Speaker 2: Yes, and so liking bias. I'm trying to remember what Charlie Munger calls this, but this is one of his as well. All of these are part of his, and then he expands into 25. This is only six. So liking bias. Liking is the more... This one is interesting, because the more likable someone seems to you, and it might be totally someone that someone else would not like, the more willing you're to do business with them, or to do something with them.
DG: Yeah. This is why those MLMs, the multi- level marketing things, this is why they work so well. The Mary Kay, the Tupperware, the whatever, because it's usually from somebody that you're friends with.
Speaker 2: Totally. The reverse of this is something that I'm always talking about internally here, which is one of the traps that we fall in with this bias right here, this liking bias, is that we are often, all of us, are often unwilling to learn from people that we don't like because of this bias. Right?
DG: Yes. Say more, dive deeper into that. So you use an example of somebody who people don't like.
Speaker 2: Yeah, lots of people, yeah.
DG: And the people just... Off.
Speaker 2: Off, right. Yeah, you can use anyone. You can use Kim Kardashian, I don't know anything about her. Donald Trump, whatever.
DG: No, that's a popular one, right? The Trump example is a great one. There actually is marketing lessons in there, but people don't want to hear that.
Speaker 2: There's marketing lessons in everything, but as soon as you mention someone that you don't like, then I can't listen to them, I can't listen to them, I can't listen to them. And we're not saying listen to them and be convinced by them, but analyze them and understand what did they do-
DG: Why did that work?
Speaker 2: Why did it work? And so there's a lesson in everything, and so this bias holds us back from learning. Probably of all the biases that we listed here, the liking bias holds us back the most, in terms of growth and learning.
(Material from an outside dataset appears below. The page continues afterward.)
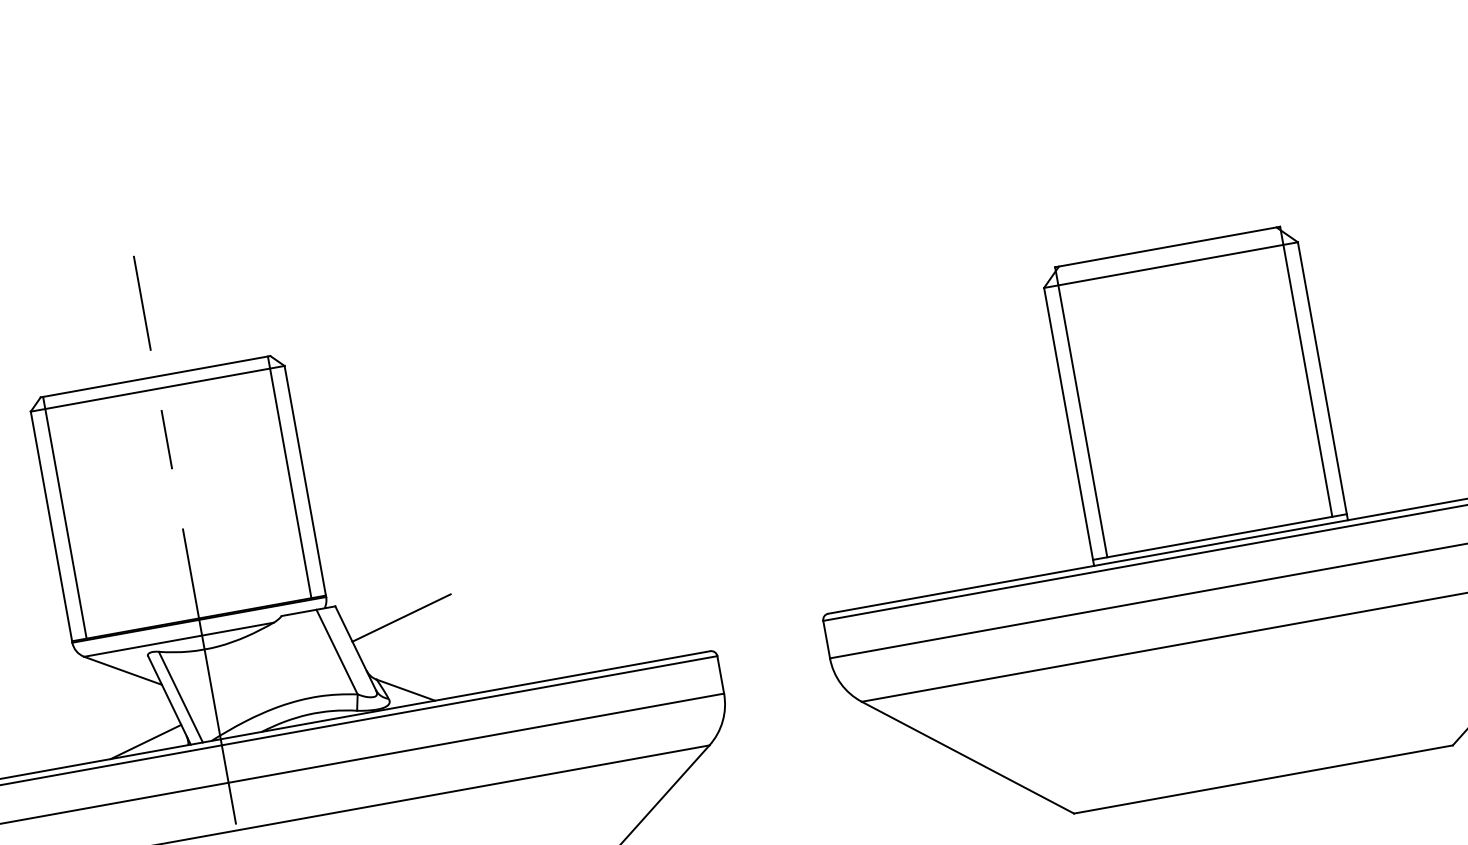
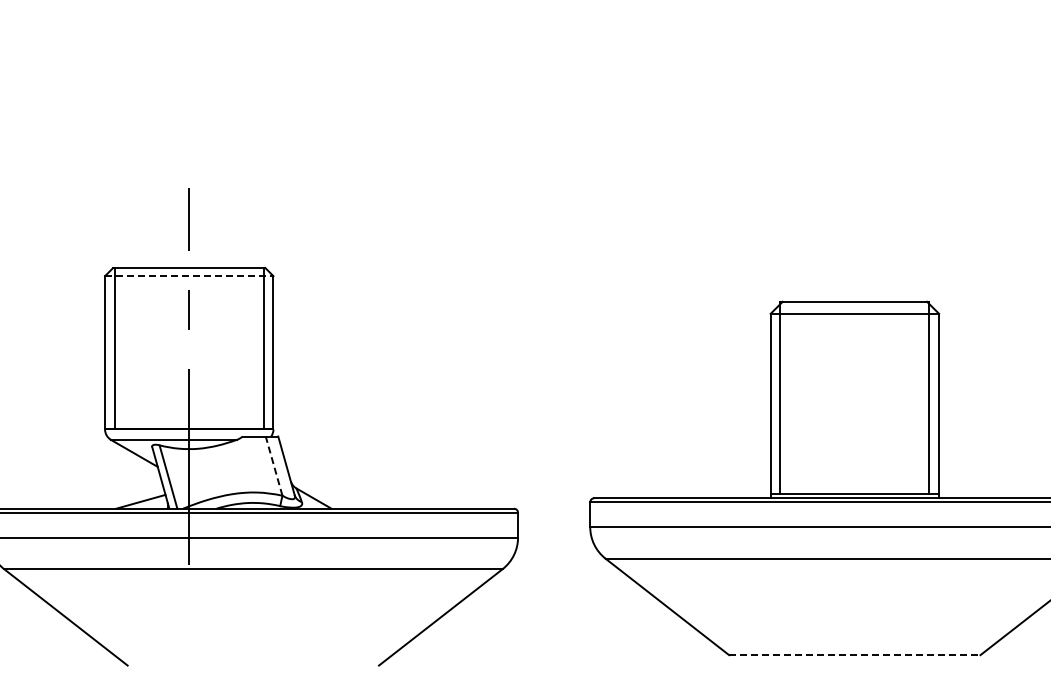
line: (158, 389) -> (189, 276), solid -> dashed
line: (401, 617) -> (319, 451), removed
line: (337, 652) -> (274, 466), solid -> dashed
line: (1263, 780) -> (854, 655), solid -> dashed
DG: That's a good one, I didn't think of that. All right, so there you go, there you have it. Those are your six principles, let's recap them. Reciprocity, social proof, commitment, authority, scarcity, and liking.
Speaker 2: Yeah. You said an interesting word there.
Speaker 2: Six.
Speaker 2: Yeah, as in six stars.
Speaker 2: See? I like the number six. So six, there's six principles, there's six stars.
DG: One for each.
Speaker 2: One for each. So why don't you leave a six star review, open up that Apple podcasts on your phone, Stitcher, leave six star reviews. I think I heard reports this week that they're still broken and you might have to leave five, but then in the comments say," I was trying to leave six." Call out DHD, Amy, never call out DG-
DG: Don't call me out, I'm good, I'm good.
Speaker 2: Okay. And let us know how you like this, and let us know if you want a copy of Influence. This is the book.
DG: Don't forget, screenshot, screenshot, screenshot, screenshot now, right now. Screenshot on your phone, post it on Instagram, post it on Twitter.
Speaker 2: Yeah, first 10 on Twitter who posts this, and then anyone who puts it in their Instagram feed, we're going to get you a copy of this book. Robert Cialdini, gangster. Dude looks good for his age, huh?
DG: He looks real good. He had a suit, man. He had a pocket full of those cheat sheets and that was amazing.
Speaker 2: Oh yeah. And just so you know, Robert Cialdini here holds dual appointments at Arizona State University, shout it out ASU. Go party.
DG: It's pretty good.
Speaker 2: Go Cardinals.
DG: We're out of here.
Speaker 2: That was pretty good, see you.